For partners who are individuals, a credit against New York State Personal Income Tax is available. The credit would be the taxpayer-partner’s ownership percentage in the partnership multiplied by 93% multiplied by the greater of the partnership’s UBT or its UBC. Credit from multiple partnerships can be added together. If the credit exceeds the taxpayer-partner’s tax, the excess can be carried indefinitely. For New York State residents, the value of the credit seems readily identifiable. But for nonresidents, receiving a credit against New York State tax may not provide any relief in the nonresident individual’s home state resident tax return. For example, depending on how the state of residence determines what counts toward that state’s credit for taxes paid to other jurisdictions, the nonresident may not receive any economic benefit at all. If that is the case, then the entire State UBT regime’s purported benefit—to provide relief to those taxpayers impacted by the federal SALT deduction limitation—would be meaningless to nonresident partners.
For partners that are corporations, the credit would be the taxpayer’s ownership percentage in the partnership multiplied by 93% multiplied by the greater of the partnership’s UBT or its UBC. Credit from multiple partnerships can be added together. If the credit exceeds the taxpayer’s tax in excess of the taxpayer’s fixed dollar minimum tax, such excess can be carried forward indefinitely.
Finally, something that will likely be a relief to partners, but may be less of a relief to some partnerships: Under the proposal, the Department will have the authority to share partnership returns and “information” with the partners. A lack of partnership data was a significant concern for some corporate partners attempting to determine whether partnerships—the actions of which were not visible to those partners—had done certain things that are required under Article 9-A for income to qualify as investment income.

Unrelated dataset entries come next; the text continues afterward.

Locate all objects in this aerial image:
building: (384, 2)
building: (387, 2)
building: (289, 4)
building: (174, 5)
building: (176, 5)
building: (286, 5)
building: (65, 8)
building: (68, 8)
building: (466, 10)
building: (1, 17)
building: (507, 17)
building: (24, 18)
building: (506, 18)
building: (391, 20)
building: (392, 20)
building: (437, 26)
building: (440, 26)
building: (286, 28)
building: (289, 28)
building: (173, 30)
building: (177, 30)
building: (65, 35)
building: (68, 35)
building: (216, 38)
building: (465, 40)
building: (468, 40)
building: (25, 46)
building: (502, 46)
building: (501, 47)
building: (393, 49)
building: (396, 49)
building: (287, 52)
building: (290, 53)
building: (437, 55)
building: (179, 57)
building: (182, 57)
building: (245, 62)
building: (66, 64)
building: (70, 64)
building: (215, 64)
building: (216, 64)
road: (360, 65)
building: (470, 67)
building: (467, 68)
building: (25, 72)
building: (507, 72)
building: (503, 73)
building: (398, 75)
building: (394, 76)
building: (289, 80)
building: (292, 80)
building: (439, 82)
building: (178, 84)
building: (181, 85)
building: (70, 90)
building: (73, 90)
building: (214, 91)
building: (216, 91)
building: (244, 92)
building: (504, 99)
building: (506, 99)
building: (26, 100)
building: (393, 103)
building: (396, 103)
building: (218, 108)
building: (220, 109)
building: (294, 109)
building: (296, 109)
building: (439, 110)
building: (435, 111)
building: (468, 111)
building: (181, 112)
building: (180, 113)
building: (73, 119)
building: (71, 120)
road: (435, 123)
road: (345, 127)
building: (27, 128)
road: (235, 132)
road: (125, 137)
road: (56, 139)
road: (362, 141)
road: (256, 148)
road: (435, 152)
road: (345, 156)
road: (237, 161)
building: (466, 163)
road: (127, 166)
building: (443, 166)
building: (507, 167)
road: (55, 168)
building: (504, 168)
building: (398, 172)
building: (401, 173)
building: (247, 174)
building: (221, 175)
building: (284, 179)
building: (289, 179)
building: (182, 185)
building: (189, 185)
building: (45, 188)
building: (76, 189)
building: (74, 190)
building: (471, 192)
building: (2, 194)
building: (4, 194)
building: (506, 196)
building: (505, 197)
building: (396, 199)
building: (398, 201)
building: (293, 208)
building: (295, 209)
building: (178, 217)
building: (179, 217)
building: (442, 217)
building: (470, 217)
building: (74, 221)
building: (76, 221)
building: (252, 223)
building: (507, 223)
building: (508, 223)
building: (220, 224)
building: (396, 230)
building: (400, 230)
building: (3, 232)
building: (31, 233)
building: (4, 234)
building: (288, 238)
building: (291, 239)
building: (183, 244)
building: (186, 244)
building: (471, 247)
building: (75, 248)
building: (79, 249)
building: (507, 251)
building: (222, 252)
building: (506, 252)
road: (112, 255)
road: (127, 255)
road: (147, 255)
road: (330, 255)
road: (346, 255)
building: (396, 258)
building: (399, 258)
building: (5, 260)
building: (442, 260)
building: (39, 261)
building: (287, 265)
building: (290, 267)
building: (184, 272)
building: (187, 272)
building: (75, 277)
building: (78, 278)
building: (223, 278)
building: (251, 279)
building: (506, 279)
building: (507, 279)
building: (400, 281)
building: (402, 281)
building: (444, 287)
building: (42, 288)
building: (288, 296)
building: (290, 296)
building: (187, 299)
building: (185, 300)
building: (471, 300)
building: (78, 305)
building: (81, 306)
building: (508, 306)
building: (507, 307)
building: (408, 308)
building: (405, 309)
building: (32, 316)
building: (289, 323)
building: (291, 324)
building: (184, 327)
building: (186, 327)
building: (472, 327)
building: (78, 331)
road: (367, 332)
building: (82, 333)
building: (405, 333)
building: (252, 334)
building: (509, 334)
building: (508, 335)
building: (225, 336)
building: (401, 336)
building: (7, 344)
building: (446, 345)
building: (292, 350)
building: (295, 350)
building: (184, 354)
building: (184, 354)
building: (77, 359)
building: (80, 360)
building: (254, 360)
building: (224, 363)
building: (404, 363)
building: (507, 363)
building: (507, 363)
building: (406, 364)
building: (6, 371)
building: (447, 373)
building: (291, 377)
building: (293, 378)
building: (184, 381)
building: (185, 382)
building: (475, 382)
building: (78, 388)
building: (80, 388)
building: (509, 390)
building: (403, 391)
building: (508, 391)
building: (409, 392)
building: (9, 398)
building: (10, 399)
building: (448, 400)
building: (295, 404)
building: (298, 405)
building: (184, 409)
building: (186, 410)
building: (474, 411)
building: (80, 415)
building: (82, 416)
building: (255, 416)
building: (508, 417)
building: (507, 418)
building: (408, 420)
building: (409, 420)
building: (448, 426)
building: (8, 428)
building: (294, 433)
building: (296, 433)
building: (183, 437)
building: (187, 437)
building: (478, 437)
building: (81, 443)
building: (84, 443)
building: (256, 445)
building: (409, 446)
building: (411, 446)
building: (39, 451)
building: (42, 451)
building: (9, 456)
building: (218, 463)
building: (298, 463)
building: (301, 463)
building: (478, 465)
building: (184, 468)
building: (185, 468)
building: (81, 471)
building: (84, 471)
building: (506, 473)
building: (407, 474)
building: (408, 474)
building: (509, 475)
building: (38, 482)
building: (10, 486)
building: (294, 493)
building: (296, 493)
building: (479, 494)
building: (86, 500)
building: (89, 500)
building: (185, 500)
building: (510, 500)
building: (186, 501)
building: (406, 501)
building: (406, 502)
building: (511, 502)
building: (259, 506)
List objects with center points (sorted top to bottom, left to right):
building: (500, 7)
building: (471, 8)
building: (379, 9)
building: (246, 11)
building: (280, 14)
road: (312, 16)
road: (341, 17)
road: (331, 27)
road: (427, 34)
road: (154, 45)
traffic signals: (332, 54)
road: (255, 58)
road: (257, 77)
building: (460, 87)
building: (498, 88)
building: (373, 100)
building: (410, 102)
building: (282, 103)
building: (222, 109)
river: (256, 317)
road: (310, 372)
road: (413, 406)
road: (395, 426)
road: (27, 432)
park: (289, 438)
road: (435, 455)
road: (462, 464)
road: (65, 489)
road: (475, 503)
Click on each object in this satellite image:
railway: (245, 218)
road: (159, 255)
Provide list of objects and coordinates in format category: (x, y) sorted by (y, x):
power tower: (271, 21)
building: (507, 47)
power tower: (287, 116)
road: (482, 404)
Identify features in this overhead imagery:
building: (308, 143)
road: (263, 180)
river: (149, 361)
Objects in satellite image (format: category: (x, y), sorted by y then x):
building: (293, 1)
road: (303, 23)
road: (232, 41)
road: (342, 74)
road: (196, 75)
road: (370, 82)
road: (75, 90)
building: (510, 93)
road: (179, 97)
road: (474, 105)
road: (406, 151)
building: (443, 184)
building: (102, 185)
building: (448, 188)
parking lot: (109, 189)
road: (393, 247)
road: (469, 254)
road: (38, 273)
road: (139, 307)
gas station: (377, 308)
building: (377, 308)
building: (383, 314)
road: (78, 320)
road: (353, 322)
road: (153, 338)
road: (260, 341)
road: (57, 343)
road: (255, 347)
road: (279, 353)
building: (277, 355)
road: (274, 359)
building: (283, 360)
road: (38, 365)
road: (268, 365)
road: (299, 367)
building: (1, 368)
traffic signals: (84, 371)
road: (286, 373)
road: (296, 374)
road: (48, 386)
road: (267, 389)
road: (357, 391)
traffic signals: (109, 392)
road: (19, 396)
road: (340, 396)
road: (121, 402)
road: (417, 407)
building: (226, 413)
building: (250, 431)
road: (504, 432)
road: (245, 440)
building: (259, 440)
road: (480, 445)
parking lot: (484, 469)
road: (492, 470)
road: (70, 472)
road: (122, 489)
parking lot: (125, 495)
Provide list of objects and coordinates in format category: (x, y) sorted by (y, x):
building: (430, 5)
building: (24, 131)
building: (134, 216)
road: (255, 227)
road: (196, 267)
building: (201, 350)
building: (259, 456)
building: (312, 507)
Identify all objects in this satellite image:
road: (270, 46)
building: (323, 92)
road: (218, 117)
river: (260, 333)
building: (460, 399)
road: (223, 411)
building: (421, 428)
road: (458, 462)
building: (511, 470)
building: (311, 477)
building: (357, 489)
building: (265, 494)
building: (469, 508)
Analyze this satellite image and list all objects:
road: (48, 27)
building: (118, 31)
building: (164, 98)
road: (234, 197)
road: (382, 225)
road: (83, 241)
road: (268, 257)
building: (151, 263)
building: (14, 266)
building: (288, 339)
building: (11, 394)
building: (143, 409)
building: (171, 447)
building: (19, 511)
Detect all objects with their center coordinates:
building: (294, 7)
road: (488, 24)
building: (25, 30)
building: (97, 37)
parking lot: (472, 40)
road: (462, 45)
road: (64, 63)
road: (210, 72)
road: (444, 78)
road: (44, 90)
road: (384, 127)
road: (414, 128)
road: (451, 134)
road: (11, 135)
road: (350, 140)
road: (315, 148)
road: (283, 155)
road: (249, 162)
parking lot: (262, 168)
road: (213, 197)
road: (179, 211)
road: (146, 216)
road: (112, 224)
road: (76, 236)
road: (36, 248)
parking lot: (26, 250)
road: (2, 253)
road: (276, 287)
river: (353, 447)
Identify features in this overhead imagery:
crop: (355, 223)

Does the proposed State UBT resolve the murky issues that partners and partnerships regularly face under the City UBT?
Yes, no, and maybe.
Some of the issues we see regularly are addressed here. For example, expense attribution takes a leading role in some City UBT audits; however, that would not appear to an issue here as only a limited set of expenses would be disallowed (UBT tax and guaranteed payments). Questions regularly arise regarding apportionment of flow-through income, particularly if the lower-tier entity has a full or partial exemption from the City UBT. Here, the entity-level apportionment is black-and-white (though we think the City’s rules are clear on this point). Similarly, the State’s UBT proposal addresses the implications of a change in accounting method (under I.R.C. § 481) more cleanly than do the City UBT’s provisions.
However, the State UBT’s silence on whether self-trading and real estate management are exempt may cause some consternation (though the reference to federal ordinary business income and I.R.C. § 702(a)(8) should alleviate that concern). Similarly, the rather limited apportionment guidance will be a problem. Then again, we expect that both of these issues will be addressed prior to enactment. The question, of course, is how they will be addressed. Deductibility of certain payments to partners is a common audit issue in the City; here it is clear that whatever payments are treated as guaranteed payments are not deductible, whereas other payments to partners would not be added back.
As mentioned earlier, the Department has asked for comments on its draft proposal. Our hope is that commentary will aid the Department in honing the UBT proposal to better address its stated purpose of swatting the federal SALT deduction limitation for New York taxpayers.
The deadline for submitting comments to the Department is July 16, 2018. The resulting UBT may be as game-changing as another event on that day in history, the July 16, 1969 launch of Apollo 11, carrying the first men to land on the moon.